Before entering her sophomore year at Cornell, Skye Hart ’18—Tonawanda Band of Seneca, Snipe Clan—had never thought of pursuing independent undergraduate research. That changed, however, with an essay she wrote for a course in the Department of City and Regional Planning, where she is currently pursuing a major in Urban and Regional Studies. “I wrote about an international lacrosse competition being organized by the Onondaga Nation on a Native American reservation in Upstate New York,” she says. “My professor appreciated that I put in more effort than the assignment required by interviewing the executive director of the Iroquois Nationals Lacrosse team and asking friends to take personal photos of the event for me.”
Jennifer Minner, City and Regional Planning, and Kurt Jordan, Anthropology and American Indian and Indigenous Studies, reached out to Hart, and suggested that she’d be a great fit for the Rawlings Presidential Research Scholars Program. While she was initially unsure about what her research would be, Hart eventually decided to combine her interests in planning and Native studies.
“In my urban planning classes, we’d studied a lot of underserved minority communities, but I realized that there isn’t much literature regarding Native American communities,” Hart says. While Native Americans living on reservations have long suffered from governmental wrongdoings, she says, the situation is about the same or worse for Natives living in cities: “Cramped housing, lack of indoor plumbing, and difficulty finding jobs or even job training have created major obstacles for Native Americans residing in cities. I hope not only to learn more about these issues but also to contribute more regarding the Seattle community’s strengths to the literature on this subject.”
Seattle’s Urban Communities and Reservations
Part of Hart’s research explores the flow of Native Americans between cities and reservations, a phenomenon that may result in misleading urban population figures for their communities, especially in cities like Seattle. “Officially, Seattle isn’t a top 10 city in terms of Native population size or proportion, but there are several reservations around it,” she explains, “and many Natives frequently move between the two areas. This, along with the city’s waterfront renovation, which is being carried out in collaboration with nearby reservations, made Seattle an interesting place for me to focus my research.”
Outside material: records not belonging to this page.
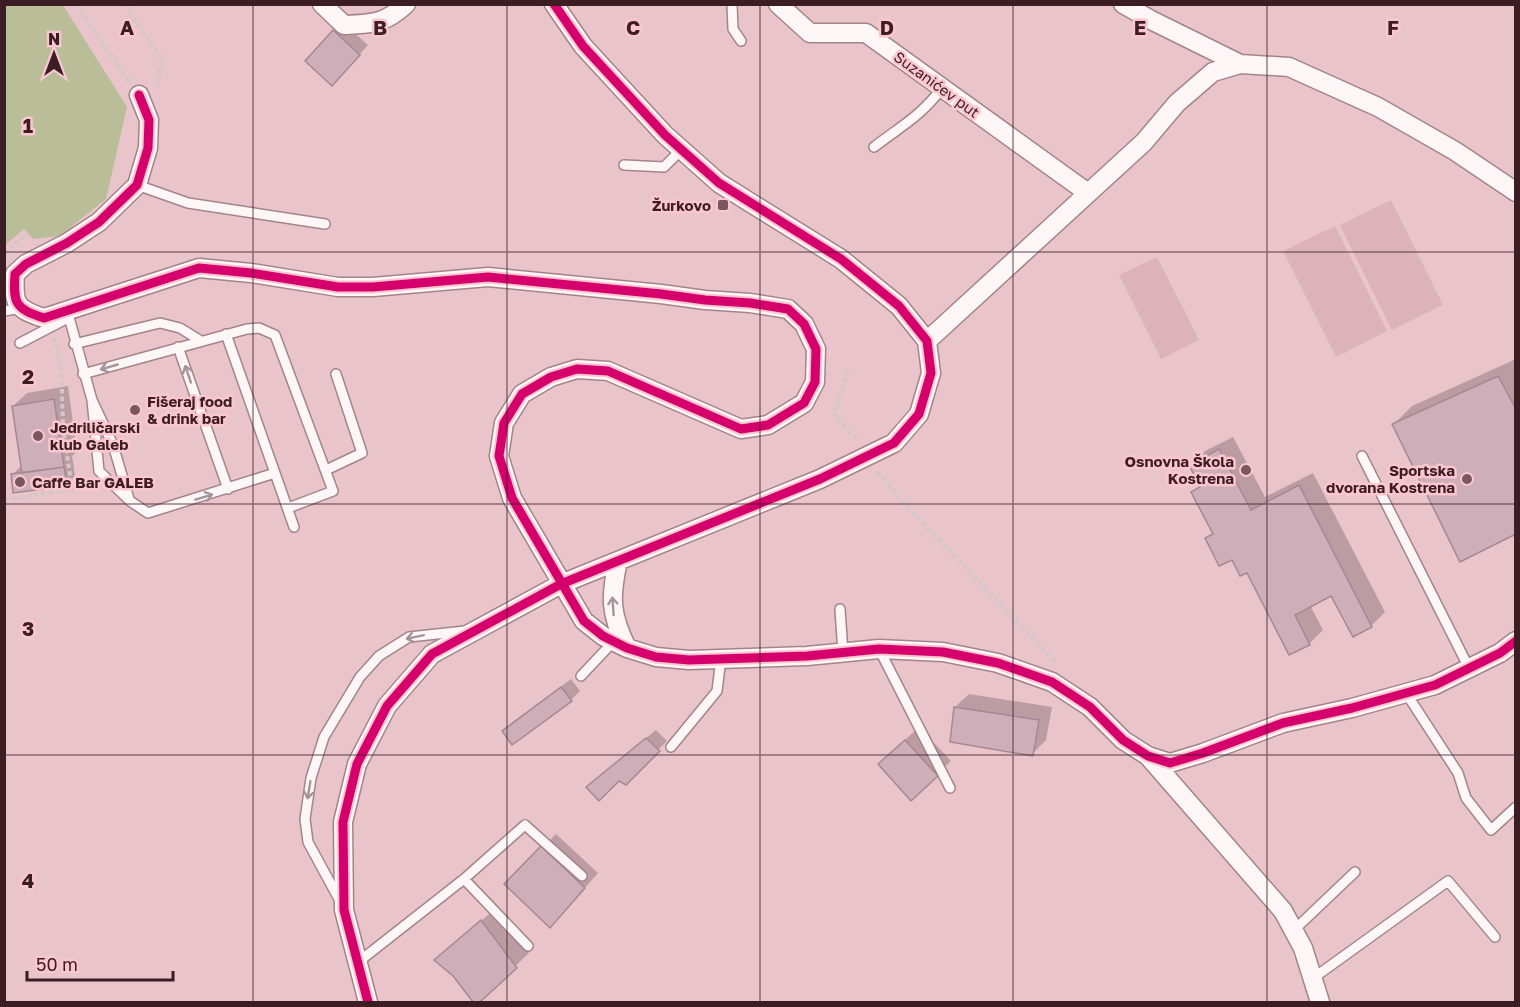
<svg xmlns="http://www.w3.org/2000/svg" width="1520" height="1007" font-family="'Golos Text',sans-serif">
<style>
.green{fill:#dcb3bb}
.water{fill:#b9be99}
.shadow{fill:#0003}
.building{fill:#cdaeb9;stroke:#a68892;stroke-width:1.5}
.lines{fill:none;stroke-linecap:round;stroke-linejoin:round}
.lane-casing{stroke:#a4848b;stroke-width:12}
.street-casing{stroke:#a4848b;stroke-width:21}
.path{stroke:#d3c7c9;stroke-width:4;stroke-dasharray:4.5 3;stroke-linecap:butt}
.lane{stroke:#fcf6f7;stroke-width:9}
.street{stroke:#fcf6f7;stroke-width:18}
.cycleway-casing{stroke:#fcc6d0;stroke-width:13}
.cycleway{stroke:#d6006c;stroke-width:9}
.oneway{stroke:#a69498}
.grid{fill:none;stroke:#3d1d24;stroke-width:1.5;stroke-opacity:0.55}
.poi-dot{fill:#7a575e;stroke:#fcc6d0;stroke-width:2}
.labels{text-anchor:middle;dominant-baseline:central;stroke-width:5;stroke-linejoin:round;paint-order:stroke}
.street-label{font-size:15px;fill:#3d1d24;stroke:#fcc6d0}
.poi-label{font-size:15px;font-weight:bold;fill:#3d1d24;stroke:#fcc6d0;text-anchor:end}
.grid-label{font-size:20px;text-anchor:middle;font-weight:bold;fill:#3d1d24;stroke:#fcc6d0;stroke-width:5;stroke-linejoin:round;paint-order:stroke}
</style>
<rect width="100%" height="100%" fill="#eac4cb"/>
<path class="green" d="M1391,200L1443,305L1392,330L1340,225Z
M1335,226L1387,331L1336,357L1283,251Z
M1157,257L1199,340L1161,359L1119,275Z"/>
<path class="water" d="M5,4L63,5L127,107L106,199L60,236L33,239L24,229L5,245Z"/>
<path class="shadow" d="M343,23L368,45L341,75L334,32Z
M1516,359V532L1394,424L1412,406Z
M68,386L77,452L72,456L75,476L66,485L12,475L22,465L13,406L27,393Z
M1233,437L1265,497L1313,473L1385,612L1371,626L1332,594L1310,605L1323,630L1309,644L1290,653L1247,571L1207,539L1214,532L1193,492L1201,485L1191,465L1205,451Z
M571,679L580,691L571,700L504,731L513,722Z
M969,694L1052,707L1046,740L1032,754L955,707Z
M919,727L951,761L937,775L894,750Z
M656,730L667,741L625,783L619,780L597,778Z
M556,834L598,873L564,912L506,884Z
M496,908L529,953L478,1002H474L454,975L436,960Z"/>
<path class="building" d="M333,30L360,55L332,86L305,61Z
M1498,376L1516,409V534L1460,562L1392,424Z
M54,399L64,467L22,473L12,406Z
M1219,449L1251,510L1299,485L1372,627L1353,637L1331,596L1295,615L1310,645L1289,655L1247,573L1240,576L1232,560L1219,566L1205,538L1213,534L1191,492L1200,487L1189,465Z
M64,467L67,486L13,493L11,474Z
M561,687L572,701L512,745L502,731Z
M954,707L1039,720L1033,756L950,742Z
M646,738L660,751L626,785L619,781L599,801L586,787Z
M905,740L938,776L911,801L878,764Z
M541,846L585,888L550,928L504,884Z
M481,920L517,968L480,1002H473L453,976L434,960Z"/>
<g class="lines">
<defs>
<path id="lane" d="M732,4L733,29L741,41
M874,147C901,126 920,117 942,88
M624,165L664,167L682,149
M137,185L188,203L325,224
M67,310L92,400L113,445L129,499
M4,311L22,308
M226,334L294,527
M20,343L68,318
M74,344L160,323L180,328L201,341
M178,347L228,489
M83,374L247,329L259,328L275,335L333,491L288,508
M92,400L99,471L130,501L148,513L275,473
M1362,456L1469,668
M326,470L362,453L336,374
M840,609L843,653
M879,649L950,788
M581,676L613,642
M1406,693L1458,773L1466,798L1491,830L1516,807
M671,747L717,691L721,658
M464,879L525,825L582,876
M340,901L308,842L305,819L311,778L324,737L360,677L379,656L409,637L465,631
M1293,931L1355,872
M357,963L464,879L528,946
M1312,979L1448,881L1495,937"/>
<path id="street" d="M322,4L344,25C372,24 385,24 406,4
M778,4L810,33H866L1088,193
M1123,4L1151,20L1240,64
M139,95L149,120L148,148L137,185L99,222L67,243L26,264L15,274C13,303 15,309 44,318L199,268L251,273L338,287H373L488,277L661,294L705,300L750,303L788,309L804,324L816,349L815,382L804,403L768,425L741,429L608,371L577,369L551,377L522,394L504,423L499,456L512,498L584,621L603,636L627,648L656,657L689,660L807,656L879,649L943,652L998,663L1052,682L1090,707L1123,740L1148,756L1170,763L1203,753L1283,723L1352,708L1435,685L1500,653L1516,641
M927,341L1144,142L1177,103L1213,72L1240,64L1289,67L1378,107L1455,151L1516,192
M618,561C610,597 610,614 627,648
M1148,756L1283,911L1303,948L1320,1002
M368,1002L344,910L343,822L357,764L387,706L432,654L561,584L820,479L894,443L919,414L931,373L927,341L899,306L841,259L719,183L665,135L583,46L554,4"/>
</defs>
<use href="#lane" class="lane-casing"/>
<use href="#street" class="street-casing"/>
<path class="path" d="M75,4L130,82
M129,4L131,15L162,59L157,89
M4,254L25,236
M848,370L834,414L858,441
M877,472L931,532L1057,663
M4,500L72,489L63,426L61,363L54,338"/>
<use href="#lane" class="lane"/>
<use href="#street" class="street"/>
<defs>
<path id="cycleway" d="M139,95L149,120L148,148L137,185L99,222L67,243L26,264L15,274C13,303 15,309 44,318L199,268L251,273L338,287H373L488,277L661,294L705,300L750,303L788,309L804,324L816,349L815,382L804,403L768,425L741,429L608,371L577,369L551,377L522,394L504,423L499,456L512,498L584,621L603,636L627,648L656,657L689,660L807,656L879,649L943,652L998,663L1052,682L1090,707L1123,740L1148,756L1170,763L1203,753L1283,723L1352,708L1435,685L1500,653L1516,641
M368,1002L344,910L343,822L357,764L387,706L432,654L561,584L820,479L894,443L919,414L931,373L927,341L899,306L841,259L719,183L665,135L583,46L554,4"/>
</defs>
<use href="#cycleway" class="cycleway-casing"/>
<use href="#cycleway" class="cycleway"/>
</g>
<defs><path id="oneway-shaft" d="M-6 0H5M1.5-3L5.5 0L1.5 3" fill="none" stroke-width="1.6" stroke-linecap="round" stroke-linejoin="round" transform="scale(1.5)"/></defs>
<g class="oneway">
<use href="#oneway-shaft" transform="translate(109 367) rotate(164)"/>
<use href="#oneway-shaft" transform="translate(188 374) rotate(-109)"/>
<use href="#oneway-shaft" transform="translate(204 497) rotate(-17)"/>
<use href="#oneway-shaft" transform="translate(613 606) rotate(-94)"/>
<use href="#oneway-shaft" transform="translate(415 637) rotate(168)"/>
<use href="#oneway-shaft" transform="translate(309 790) rotate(99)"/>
</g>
<path class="grid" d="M253,4V1002M507,4V1002M760,4V1002M1013,4V1002M1267,4V1002M4,252H1516M4,504H1516M4,755H1516"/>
<g class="poi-dot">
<rect x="717" y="199" width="12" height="12" rx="3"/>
<circle cx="135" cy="410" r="6"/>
<circle cx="38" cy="436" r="6"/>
<circle cx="1246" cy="470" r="6"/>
<circle cx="1467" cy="479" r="6"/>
<circle cx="20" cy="482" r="6"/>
</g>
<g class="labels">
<g class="street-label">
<text transform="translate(937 84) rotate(36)">Suzanićev put</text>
</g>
<g class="poi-label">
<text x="711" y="205">Žurkovo</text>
<text x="147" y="401" text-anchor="start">Fišeraj food<tspan x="147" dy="17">&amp; drink bar</tspan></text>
<text x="50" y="427" text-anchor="start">Jedriličarski<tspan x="50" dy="17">klub Galeb</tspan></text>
<text x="1234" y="461">Osnovna Škola<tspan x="1234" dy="17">Kostrena</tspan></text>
<text x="1455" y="470">Sportska<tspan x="1455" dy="17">dvorana Kostrena</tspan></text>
<text x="32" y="482" text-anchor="start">Caffe Bar GALEB</text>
</g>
</g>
<g class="grid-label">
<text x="127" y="35">A</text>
<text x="380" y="35">B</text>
<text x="633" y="35">C</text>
<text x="887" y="35">D</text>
<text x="1140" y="35">E</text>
<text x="1393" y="35">F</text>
<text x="28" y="133">1</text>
<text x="28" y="384">2</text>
<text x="28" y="636">3</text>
<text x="28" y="888">4</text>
</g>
<rect width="1520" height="1007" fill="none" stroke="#3d1d24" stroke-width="12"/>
<g transform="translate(54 54)" stroke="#fcc6d0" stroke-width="4.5" paint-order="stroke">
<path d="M0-4.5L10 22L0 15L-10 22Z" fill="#3d1d24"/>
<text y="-9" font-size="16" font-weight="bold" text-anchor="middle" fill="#3d1d24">N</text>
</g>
<path d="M27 971v9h146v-9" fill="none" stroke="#3d1d24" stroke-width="3"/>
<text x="36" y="971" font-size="18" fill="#3d1d24" stroke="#fcc6d0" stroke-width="4.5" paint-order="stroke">50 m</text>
</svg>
Hart plans to visit Seattle this summer. She will study the operations of major nonprofits, such as the Daybreak Star Cultural Center, which are focused on Native American communities and issues. “I want to understand their role in the urban Native social network and how the community perceives their effectiveness.” While she acknowledges the inherent strength that Native-run non-profits should bring to the community, Hart feels that politics within the organizations, as well as frequent large-scale staff turnover, may be damaging their efforts.
“I’d like to see my work increase civic collaboration with Native communities.”
Hart also plans to talk to community leaders both off and on reservations to understand their perception of urban social networks as well as strengths and issues within communities. A potential roadblock, in her opinion, may be that despite her Native identity, Seattle’s Native communities may view her as an outsider, especially since she has no ties to the area. This, she feels, may limit the information people are willing to share with her. Moreover, the preliminary research she is currently undertaking occasionally seems overly thorough or too general, but she is determined to reach Seattle comprehensively prepared.
“Even the little things will prepare me for when I arrive in Seattle. I care deeply about Indigenous issues, and I’d like to transmit my respect for the Native community as clearly as I can.”
After graduating, Hart plans to work for non-profit organizations or municipal planning departments. “I started out as an architecture major at Cornell, but I quickly realized that urban planning interested me more. I’d like to see my work increase civic collaboration with Native communities.”
Hart says that, had she not chosen to attend Cornell and live in Akwe:kon—the American Indian and Indigenous Studies Program residence hall—she would not be doing this research. Returning to her ancestral Haudenosaunee homelands by attending a school with rich cultural resources has allowed her to deepen her understanding of her Seneca background.
“I spent most of my life in Louisiana, where Native issues are deep and real but also distant from my home in Baton Rouge. Coming into a Native community at Cornell in my freshman year has helped me understand how I can and should look to contribute, learn, and grow.” While she acknowledges that this research is a learning process, Hart has hope that it will foster inclusive and collaborative planning in the future.